# Hi res wallpaper



## androidphan88 (Jun 15, 2011)

Does anyone know a good place to get wall papers in 2560x1600 for this tablet.

Would really like a loyyd wall paper but what something at its native resolution

Sent from my Nexus 10 using Tapatalk 2


----------



## SplicedX (Jun 15, 2011)

here you go. I use the 2880X1880 res

http://interfacelift.com/wallpaper/downloads/date/widescreen/2560x1600/


----------



## MykalDre (Dec 9, 2012)

Went and Google image searched "2650x1600" and found hundreds. Just type snow or mountain after it and you get some gorgeous wallpapers

Sent from my Stoned Nexus 10 using RootzWiki


----------



## Dagr (Nov 20, 2012)

I have always liked Vlad's work at www.vladstudio.com. Great wallpapers with every type of resolution pretty much. Worth checking out!


----------



## throwbot (Jan 2, 2012)

Wall base is a decent app for finding hi res pics, but I don't think you can search by resolution which kinda sucks. Has some good ones, tho

Sent from my Galaxy Nexus using Tapatalk 2


----------



## JS0724 (Jul 15, 2011)

throwbot said:


> Wall base is a decent app for finding hi res pics, but I don't think you can search by resolution which kinda sucks. Has some good ones, tho
> 
> Sent from my Galaxy Nexus using Tapatalk 2


You can select resolution in the settings of Wallbase app.

Sent from my Nexus 10 using Tapatalk HD


----------

* Problem 1
In the wallpaper thread, what resolution does SplicedX say they use?
* Problem 2
From the wallpaper thread, return the passage between "## JS0724 (Jul" and "of Wallbase app.", inclusive, unchanged.
The listing has no part in this work.

* Provided data
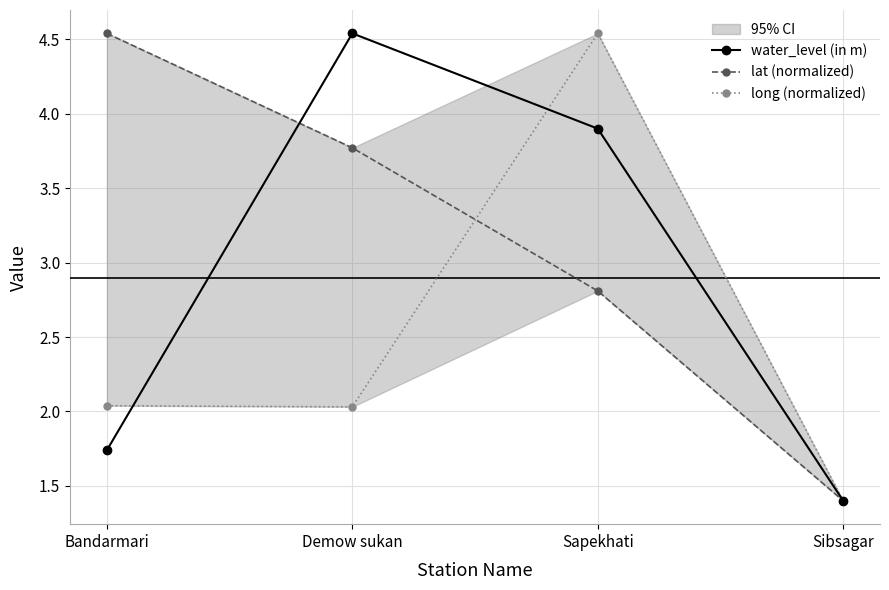

Between which two adjacent categories do lat (normalized) and water_level (in m) first intersect?

Bandarmari and Demow sukan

* Answer space 1
2880X1880

* Answer space 2
## JS0724 (Jul 15, 2011)

throwbot said:


> Wall base is a decent app for finding hi res pics, but I don't think you can search by resolution which kinda sucks. Has some good ones, tho
> 
> Sent from my Galaxy Nexus using Tapatalk 2


You can select resolution in the settings of Wallbase app.